▸ **EXCERPTED TEXT**:
========

Chapter 5: Sampling & The Central Limit Theorem

5.1 Why We Sample

In an ideal world, we would examine every single member of the population we are studying. This complete examination is called a census. In reality, a census is almost always impractical — it costs too much money, takes too much time, and in some cases is physically impossible. This is why we sample: we select a subset of the population and use it to draw conclusions about the whole.

Understanding the distinction between populations and samples is critical because it affects the formulas we use, the conclusions we can draw, and the uncertainty inherent in our results.

Key Terminology

Population: The entire group of individuals or observations you want to study. It could be all customers, all products, or all transactions.
Parameter: A numerical summary that describes the population (e.g., the true population mean μ). Parameters are typically unknown and are what we are trying to estimate.
Sample: A subset of the population that we actually collect data from.
Statistic: A numerical summary calculated from the sample (e.g., the sample mean x). Statistics are used to estimate the corresponding population parameters.

The quality of our estimate depends entirely on how well our sample represents the population. A biased or too-small sample leads to unreliable conclusions. The science of sampling is about making this representation as accurate and efficient as possible.

🏪 LakeFront Retail Co.

LakeFront Retail Co. processes approximately 50,000 transactions per month across all stores. Management wants to estimate the average transaction value, but reviewing every single transaction would be extremely time-consuming. Instead, they decide to draw a random sample of transactions and use the sample mean to estimate the population mean.

✓ Check Your Understanding

A sample statistic is used to estimate a:

A) Sample

B) Population parameter

C) Census

D) Z-score

5.2 Sampling Methods

Not all samples are created equal. The method used to select the sample determines whether the results can be generalized to the population. The gold standard is probability sampling, where every member of the population has a known, non-zero chance of being selected.

Simple Random Sampling

Every member of the population has an equal probability of being selected. This is the most basic probability sampling method and the foundation for all statistical theory. In practice, you assign each member a number and use a random number generator to pick your sample.

Systematic Sampling

Select every kth member from the population after a random starting point. For example, if you want a sample of 100 from a population of 5,000, you would select every 50th transaction starting from a randomly chosen position. Systematic sampling is faster than simple random sampling but can produce biased results if the population has a hidden pattern that aligns with the sampling interval.

Stratified Sampling

Divide the population into strata (subgroups) based on a shared characteristic, then take a random sample from each stratum. This ensures every important subgroup is represented. Stratified sampling typically produces more precise estimates than simple random sampling because it controls for known sources of variation.

========

▸ **DATASET**:
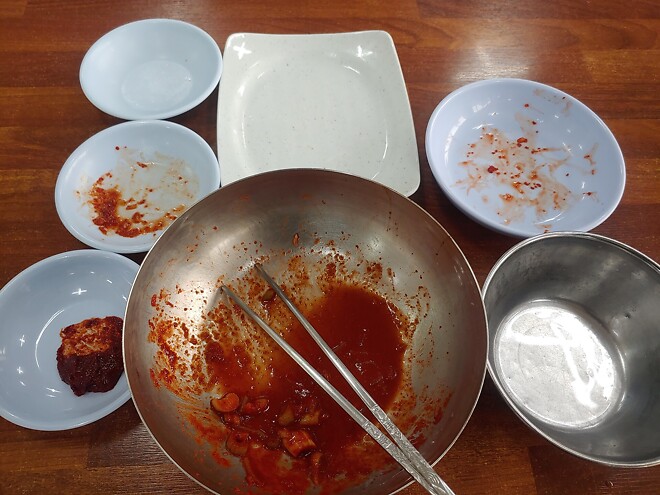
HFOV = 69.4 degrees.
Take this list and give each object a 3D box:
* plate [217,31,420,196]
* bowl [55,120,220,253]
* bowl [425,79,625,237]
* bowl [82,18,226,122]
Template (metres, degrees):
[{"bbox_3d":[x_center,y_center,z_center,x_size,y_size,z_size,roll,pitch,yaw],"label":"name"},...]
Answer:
[{"bbox_3d":[-0.014,-0.118,0.428,0.167,0.024,0.182,-3,64,-5],"label":"plate"},{"bbox_3d":[-0.149,-0.045,0.382,0.123,0.028,0.123,1,64,-3],"label":"bowl"},{"bbox_3d":[0.159,-0.070,0.408,0.164,0.037,0.164,1,64,-3],"label":"bowl"},{"bbox_3d":[-0.158,-0.154,0.435,0.123,0.028,0.123,1,64,-3],"label":"bowl"}]

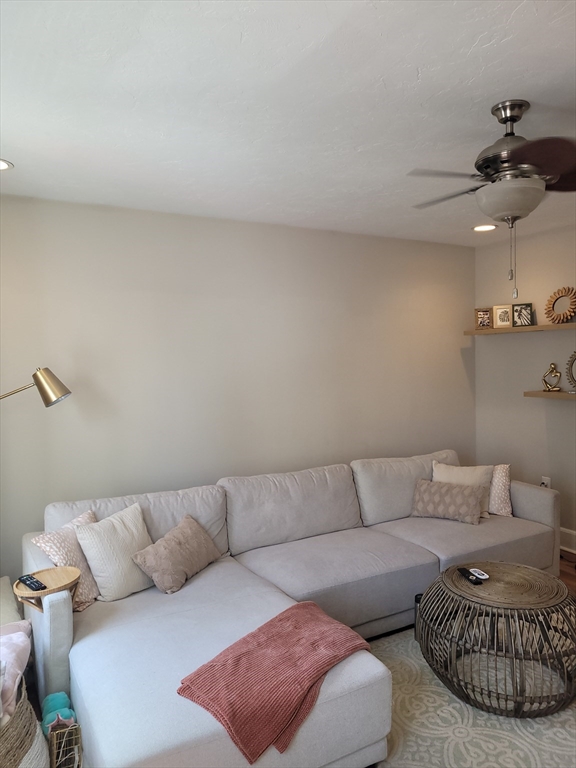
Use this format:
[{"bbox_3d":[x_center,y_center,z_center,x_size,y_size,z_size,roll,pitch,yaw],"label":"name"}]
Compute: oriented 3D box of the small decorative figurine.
[{"bbox_3d":[1.993,-0.046,4.350,0.080,0.215,0.135,-3,3,-30],"label":"small decorative figurine"}]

========

▸ **PROBLEM**: Does each statement below agree with the sampling chapter above? Answer yes or no for each, quoting the words from the chapter that decide it. 1. Systematic sampling takes less time than simple random sampling. 2. Population parameters are usually known in advance. 3. LakeFront Retail Co. handles roughly 50,000 transactions a month.

▸ **COMPLETED TASK**:
1. Yes: "Systematic sampling is faster than simple random sampling"
2. No: "Parameters are typically unknown and are what we are trying to estimate."
3. Yes: "LakeFront Retail Co. processes approximately 50,000 transactions per month across all stores."